Qualunque sia la strada che il partito democratico percorrerà, non dovrà dimenticarsi di fare nel frattempo la cosa più importante di tutte: ricostruire la propria classe dirigente, coltivarla, seguirla passo passo fino ad avere un gruppo maturo e formato per poter venire incontro alle esigenze degli americani, i quali, oggi più che mai, hanno bisogno di una guida decisa e competente.

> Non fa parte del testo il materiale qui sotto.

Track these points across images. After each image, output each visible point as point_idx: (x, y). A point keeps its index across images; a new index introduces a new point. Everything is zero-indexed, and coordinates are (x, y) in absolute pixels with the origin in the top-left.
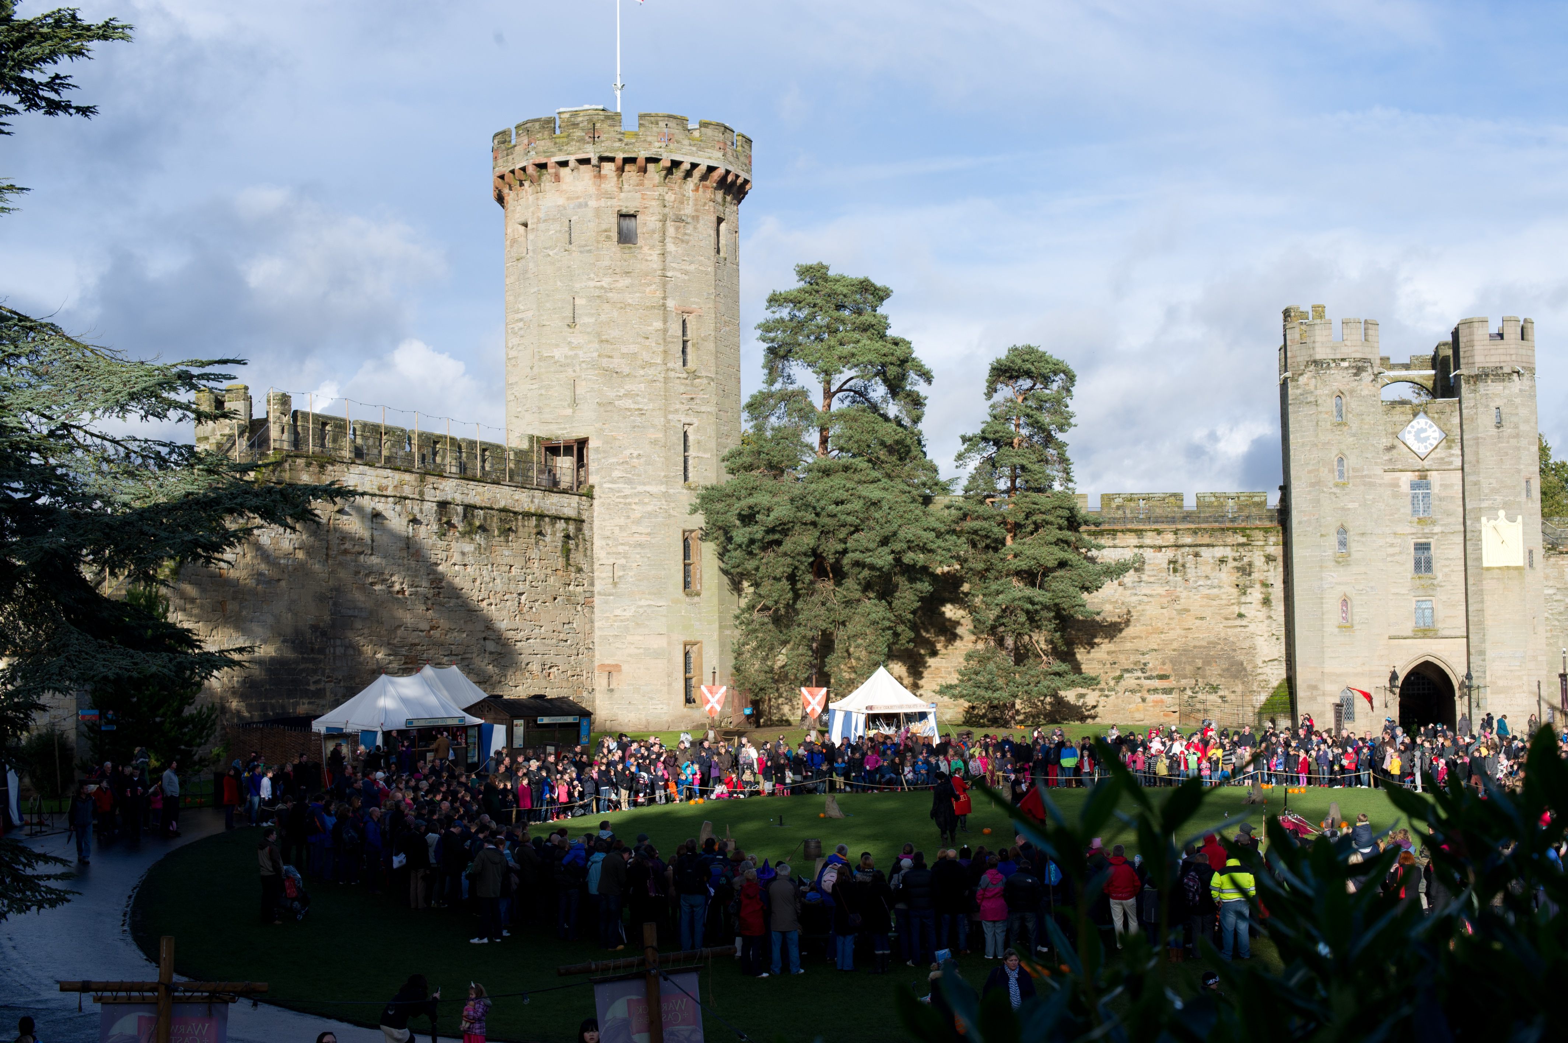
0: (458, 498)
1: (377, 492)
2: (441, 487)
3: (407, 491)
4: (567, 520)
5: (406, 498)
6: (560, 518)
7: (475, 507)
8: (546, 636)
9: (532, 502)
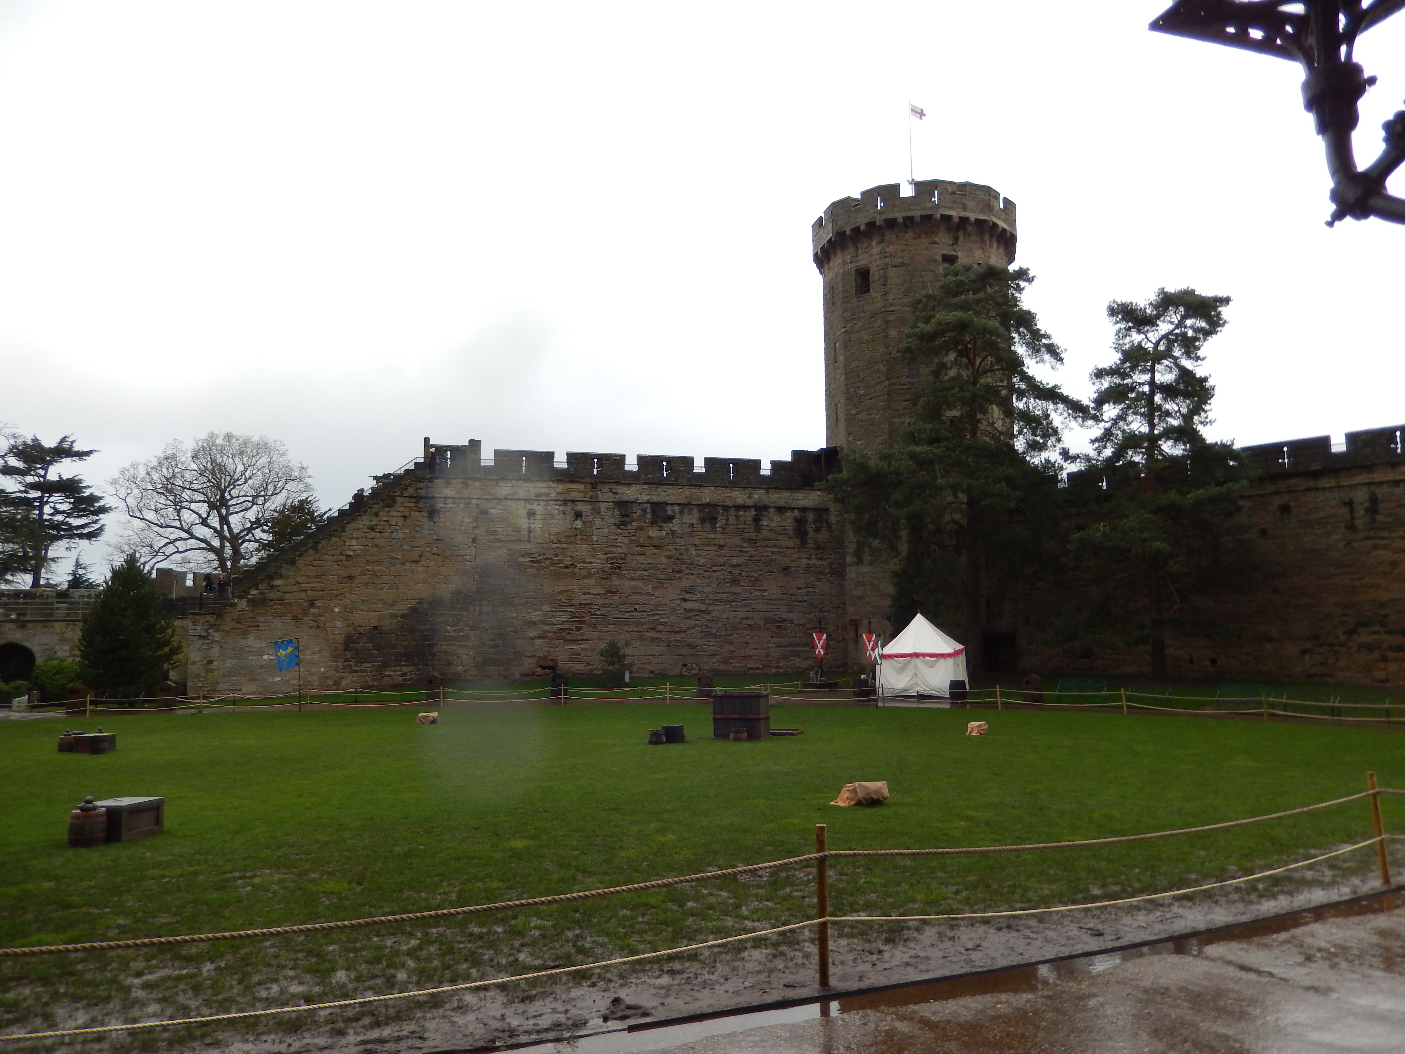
0: (644, 498)
1: (534, 498)
2: (619, 491)
3: (574, 495)
4: (803, 510)
5: (573, 501)
6: (793, 509)
7: (666, 504)
8: (774, 597)
9: (750, 497)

In conclusione, le elezioni di Midterm del 6 novembre hanno mostrato quanto ci sia ancora da fare nella politica statunitense, sia dal lato repubblicano che da quello democratico. Il paese è spaccato, diviso, in particolar modo sui valori essenziali, i quali nei decenni passati hanno permesso agli Stati Uniti di diventare la potenza egemone in questo particolare momento storico. Molto poteva essere fatto prima di queste elezioni, tant’è che alcuni parlano addirittura di “opportunità sprecata” dal lato democratico, ma ancora di più deve essere fatto nei prossimi due anni. Le presidenziali del 2020 saranno una lotta senza esclusione di colpi, con toni ancora più intensi e non convenzionali di quanto siamo stati abituati a vedere nel recente passato. Donald Trump affronterà la campagna elettorale nel suo solito modo, disprezzando e insultando chiunque si trovi sul proprio cammino. La cosa grave è che nelle ultime due elezioni la suddetta strategia ha funzionato. Dal lato democratico invece si dovrebbe trovare un leader carismatico che guidi il partito verso un orizzonte nuovo e predisposto ad affrontare le sfide future. La Cortez potrebbe essere sicuramente un’opzione, ma è ancora troppo presto per dirlo. C’è chi parla di Michelle Obama, ma non vi è nulla di certo ancora. Si vocifera addirittura un’ipotetica Hilary Clinton bis, ma la speranza è che siano solo voci di corridoio poiché altrimenti ciò testimonierebbe come il partito democratico in 4 anni non abbia imparato nulla dai propri errori. Come i dem vorranno arrivare alle elezioni del 2020 saranno loro stessi a deciderlo, compiendo una scelta di portata storica nell’appoggiare con le dovute condizioni o osteggiare l’attuale amministrazione. Ora più che mai quisque faber fortunae suae.